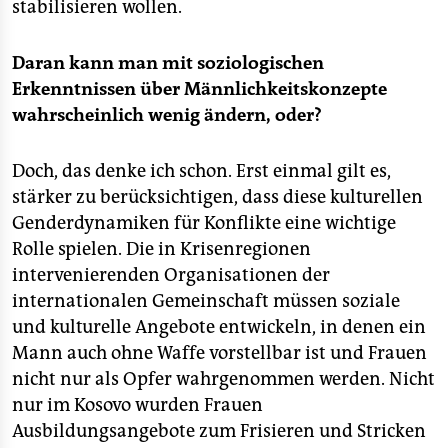
stabilisieren wollen.
Daran kann man mit soziologischen
Erkenntnissen über Männlichkeitskonzepte
wahrscheinlich wenig ändern, oder?
Doch, das denke ich schon. Erst einmal gilt es,
stärker zu berücksichtigen, dass diese kulturellen
Genderdynamiken für Konflikte eine wichtige
Rolle spielen. Die in Krisenregionen
intervenierenden Organisationen der
internationalen Gemeinschaft müssen soziale
und kulturelle Angebote entwickeln, in denen ein
Mann auch ohne Waffe vorstellbar ist und Frauen
nicht nur als Opfer wahrgenommen werden. Nicht
nur im Kosovo wurden Frauen
Ausbildungsangebote zum Frisieren und Stricken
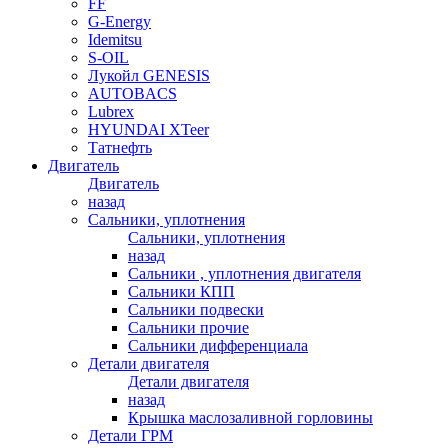
FF
G-Energy
Idemitsu
S-OIL
Лукойл GENESIS
AUTOBACS
Lubrex
HYUNDAI XTeer
Татнефть
Двигатель
Двигатель
назад
Сальники, уплотнения
Сальники, уплотнения
назад
Сальники , уплотнения двигателя
Сальники КПП
Сальники подвески
Сальники прочие
Сальники дифференциала
Детали двигателя
Детали двигателя
назад
Крышка маслозаливной горловины
Детали ГРМ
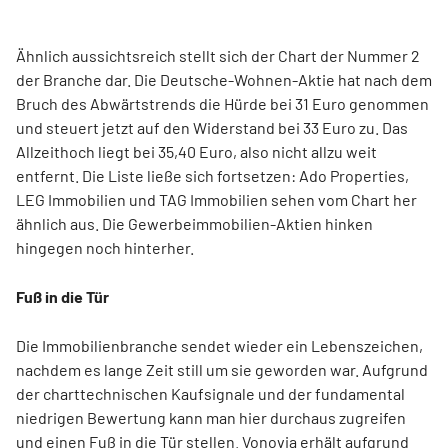
Ähnlich aussichtsreich stellt sich der Chart der Nummer 2
der Branche dar. Die Deutsche-Wohnen-Aktie hat nach dem
Bruch des Abwärtstrends die Hürde bei 31 Euro genommen
und steuert jetzt auf den Widerstand bei 33 Euro zu. Das
Allzeithoch liegt bei 35,40 Euro, also nicht allzu weit
entfernt. Die Liste ließe sich fortsetzen: Ado Properties,
LEG Immobilien und TAG Immobilien sehen vom Chart her
ähnlich aus. Die Gewerbeimmobilien-Aktien hinken
hingegen noch hinterher.
Fuß in die Tür
Die Immobilienbranche sendet wieder ein Lebenszeichen,
nachdem es lange Zeit still um sie geworden war. Aufgrund
der charttechnischen Kaufsignale und der fundamental
niedrigen Bewertung kann man hier durchaus zugreifen
und einen Fuß in die Tür stellen. Vonovia erhält aufgrund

_____

Activity:
The answer must be an exact copy of every record above, minus the pictures.

Answer to the problem:
stabilisieren wollen.
Daran kann man mit soziologischen
Erkenntnissen über Männlichkeitskonzepte
wahrscheinlich wenig ändern, oder?
Doch, das denke ich schon. Erst einmal gilt es,
stärker zu berücksichtigen, dass diese kulturellen
Genderdynamiken für Konflikte eine wichtige
Rolle spielen. Die in Krisenregionen
intervenierenden Organisationen der
internationalen Gemeinschaft müssen soziale
und kulturelle Angebote entwickeln, in denen ein
Mann auch ohne Waffe vorstellbar ist und Frauen
nicht nur als Opfer wahrgenommen werden. Nicht
nur im Kosovo wurden Frauen
Ausbildungsangebote zum Frisieren und Stricken
FF
G-Energy
Idemitsu
S-OIL
Лукойл GENESIS
AUTOBACS
Lubrex
HYUNDAI XTeer
Татнефть
Двигатель
Двигатель
назад
Сальники, уплотнения
Сальники, уплотнения
назад
Сальники , уплотнения двигателя
Сальники КПП
Сальники подвески
Сальники прочие
Сальники дифференциала
Детали двигателя
Детали двигателя
назад
Крышка маслозаливной горловины
Детали ГРМ
Ähnlich aussichtsreich stellt sich der Chart der Nummer 2
der Branche dar. Die Deutsche-Wohnen-Aktie hat nach dem
Bruch des Abwärtstrends die Hürde bei 31 Euro genommen
und steuert jetzt auf den Widerstand bei 33 Euro zu. Das
Allzeithoch liegt bei 35,40 Euro, also nicht allzu weit
entfernt. Die Liste ließe sich fortsetzen: Ado Properties,
LEG Immobilien und TAG Immobilien sehen vom Chart her
ähnlich aus. Die Gewerbeimmobilien-Aktien hinken
hingegen noch hinterher.
Fuß in die Tür
Die Immobilienbranche sendet wieder ein Lebenszeichen,
nachdem es lange Zeit still um sie geworden war. Aufgrund
der charttechnischen Kaufsignale und der fundamental
niedrigen Bewertung kann man hier durchaus zugreifen
und einen Fuß in die Tür stellen. Vonovia erhält aufgrund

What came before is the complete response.